Oefeningen:
(a) Kloppen deze drie beweringen met de tekst over ethiek en techniek? Antwoord per bewering met ja of nee en citeer letterlijk de woorden uit de tekst die de doorslag geven.
(i) De ethiek volgt al de hele geschiedenis van de mensheid de techniek.
(ii) Filosofie gaat over wat mag en moet.
(iii) Epictetus raadt aan je niet druk te maken om wat niet in je vermogen ligt.
(b) Schrijf een stuk uit de tekst over ethiek en techniek letterlijk over. Begin bij de woorden "Ook veel filosofen" en stop na "door je inzet.".

Gekozen tekst:
====================

Over wat de mens is, kunnen we het met elkaar hebben, en de wetenschap kan
ons helpen om onze argumenten te staven met empirisch onderzoek, en
daardoor het filosofisch speculeren deels overbodig maken. Mensen kunnen
tegenwoordig wel vliegen, zoals ze ook een aantal natuurlijke gebreken
kunnen verhelpen en sommige ziektes kunnen voorkomen en genezen. Wat
feitelijk kan is niet voor iedereen voldoende om dat gegeven te accepteren
en te gebruiken. Al de hele geschiedenis van de mensheid volgt de ethiek
de techniek, en zogauw er weer iets nieuws kan, vragen veel mensen zich
individueel, d.w.z. voor hun geweten, maar ook collectief
in ethische commissies, als wetgever of vanuit de kerk van Rome,
zich af of het ook mag! Zo wordt ambitie, verlangen en risico’s lopen
van moed tot overmoed (hybris) en zelfs tot zonde en strafbaar gemaakt. Er
is niets nieuws onder de zon! Van het “stelen” van het vuur door
Prometheus tot en met voorbehoedmiddelen en genetische manipulatie wordt
elke actie en mogelijke ingreep als een belediging van de goden gezien.
Het “argument” van onnatuurlijk te zijn wordt nog even vanzelfsprekend
gebruikt als in de tijd van het Icarus-verhaal.
Ook veel filosofen doen
uitspraken over wat mag en moet en ze zijn daarmee normatief. Ze bedrijven
dan ethiek en geen filosofie, want die gaat over wat en hoe iets is. Er is
ook een onderstroom in de geschiedenis van de filosofie. De hedonist
Epicurus (341- 270 b.c.) en de stoïcijnse filosoof Epictetus (55- 135
a.c.) leerden al dat we ons van de goden niets aan hoeven te trekken. Er
zijn zaken die in ons vermogen liggen en zaken die niet in ons vermogen
liggen. Zet je volledig in voor wat in je vermogen ligt en maak je niet
druk om wat niet in je vermogen ligt, raadt Epictetus aan. En vooral:
gebruik je eigen denkvermogen om er achter te komen wat tot het een en wat
tot het ander behoort, en hoe dat onderscheid verandert door je inzet.

====================

Opgeslagen gegevens:

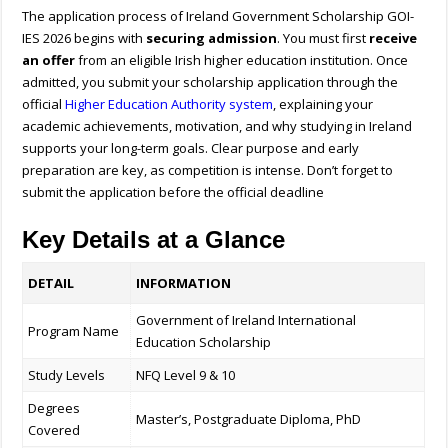
The application process of Ireland Government Scholarship GOI-
IES 2026 begins with
securing admission
. You must first
receive
an offer
from an eligible Irish higher education institution. Once
admitted, you submit your scholarship application through the
official
Higher Education Authority system
, explaining your
academic achievements, motivation, and why studying in Ireland
supports your long-term goals. Clear purpose and early
preparation are key, as competition is intense.
Don’t forget to
submit the application before the official deadline
Key Details at a Glance
DETAIL
INFORMATION
Government of Ireland International
Program Name
Education Scholarship
Study Levels
NFQ Level 9 & 10
Degrees
Master’s, Postgraduate Diploma, PhD
Covered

====================

Antwoorden per opdracht:
(a)
(i) Ja: "Al de hele geschiedenis van de mensheid volgt de ethiek de techniek"
(ii) Nee: "Ze bedrijven dan ethiek en geen filosofie, want die gaat over wat en hoe iets is"
(iii) Ja: "maak je niet druk om wat niet in je vermogen ligt, raadt Epictetus aan"

(b)
Ook veel filosofen doen
uitspraken over wat mag en moet en ze zijn daarmee normatief. Ze bedrijven
dan ethiek en geen filosofie, want die gaat over wat en hoe iets is. Er is
ook een onderstroom in de geschiedenis van de filosofie. De hedonist
Epicurus (341- 270 b.c.) en de stoïcijnse filosoof Epictetus (55- 135
a.c.) leerden al dat we ons van de goden niets aan hoeven te trekken. Er
zijn zaken die in ons vermogen liggen en zaken die niet in ons vermogen
liggen. Zet je volledig in voor wat in je vermogen ligt en maak je niet
druk om wat niet in je vermogen ligt, raadt Epictetus aan. En vooral:
gebruik je eigen denkvermogen om er achter te komen wat tot het een en wat
tot het ander behoort, en hoe dat onderscheid verandert door je inzet.